I felt drawn to make photographs of other animals (as I prefer to call them, since we as humans are also animals). So I took my camera to the parks and streets of San Francisco, and then wherever my travels have taken me in the years since, to parts of the US and Europe, to photograph wild and captive animals of every species I could encounter. I photographed primates, fish and birds and rabbits and turtles; not only what are normally considered wild animals but also the species that live wild among us, the pigeons and the squirrels, as well as our domesticated animal companions and farm animals.

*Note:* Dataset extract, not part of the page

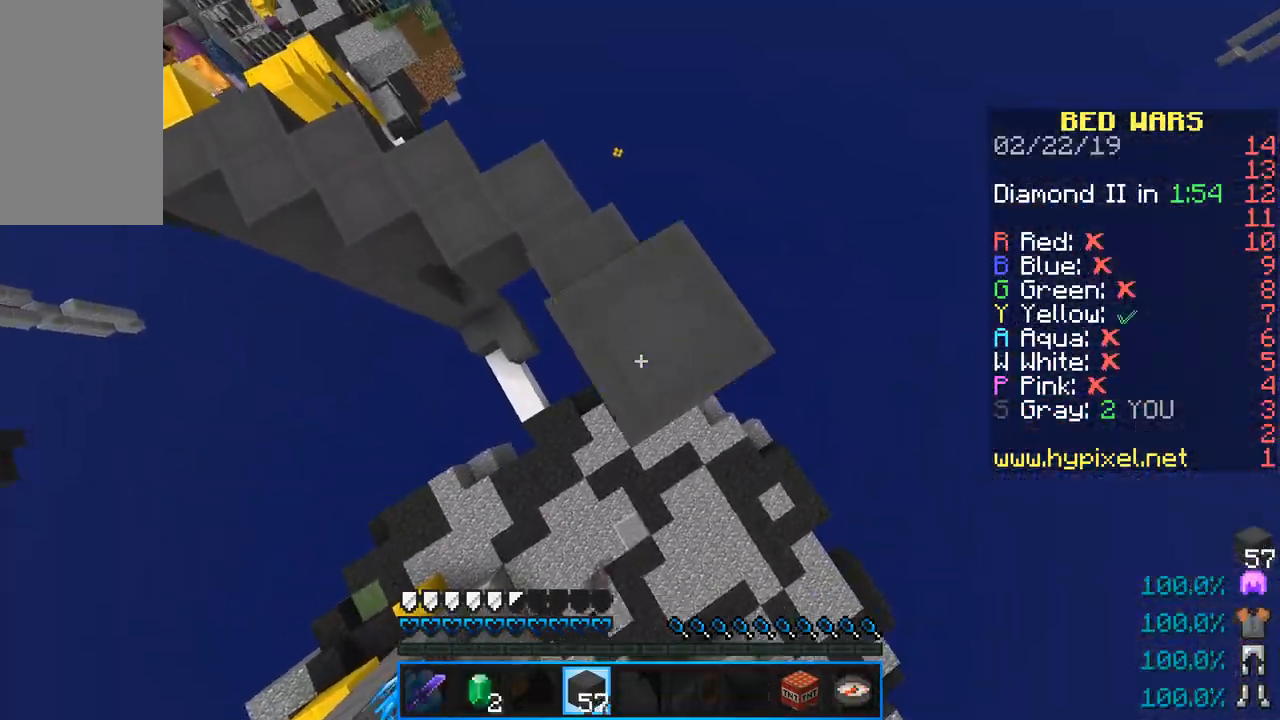
{"keys": ["d", "s", "sneak"], "mouse": ["right"], "events": [[100, "sneak", "down"], [117, "mouse_right", "up"], [267, "mouse_right", "down"], [267, "space", "down"], [350, "sneak", "up"], [417, "space", "up"], [450, "sneak", "down"]]}
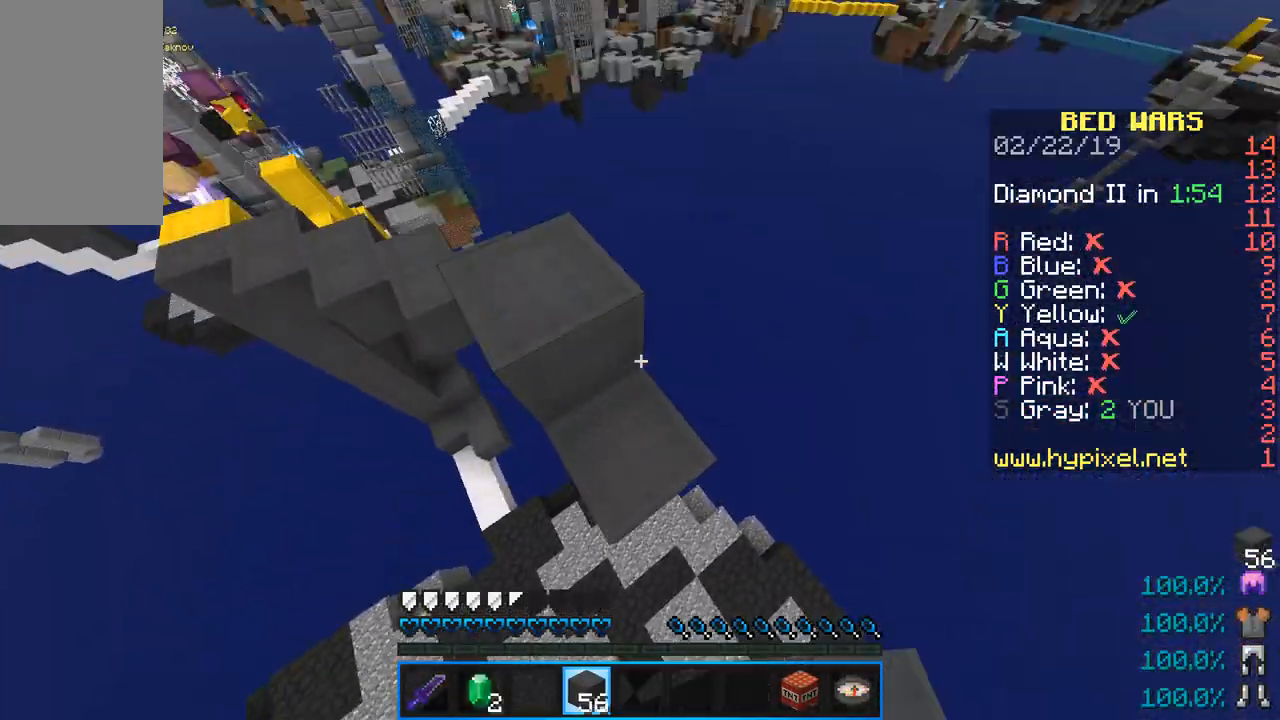
{"keys": ["a"], "mouse": [], "events": [[17, "mouse_right", "up"], [34, "a", "down"], [34, "s", "up"], [151, "d", "up"], [284, "mouse_right", "down"], [351, "sneak", "up"], [451, "mouse_right", "up"]]}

My exploration began more than twelve years ago. Over this time Schilt Publishing released two books of these images, titled Animal and Other Animals, respectively. Alan Klotz Gallery in New York and Schilt Publishing Gallery in Amsterdam, among other venues, mounted exhibitions and began to represent my work. Now I’m working on a third, related project I call Animal Studies in which, among other things, I capture animal movement. (Emerson: Nature ever flows, stands never still) Several of these images were recently published in the Animalia issue of Granta, Britain’s leading literary journal.

All this time my sense of wonder has never ceased to grow – tempered by the dread of what humans can do to cause the extinction of all life. I turned to the writings of naturalists, philosophers, biologists. The readings fascinated me. Yet neither the wisdom of great thinkers nor the images I created could ever solve my original questions: about my emotional bond with Sadie, about the mysteries of sharing “life” with other species.

 

Elliot Ross 

Elliot Ross was born in Chicago. His work is represented in New York by Alan Klotz Gallery, in Amsterdam by Schilt Publishing Gallery.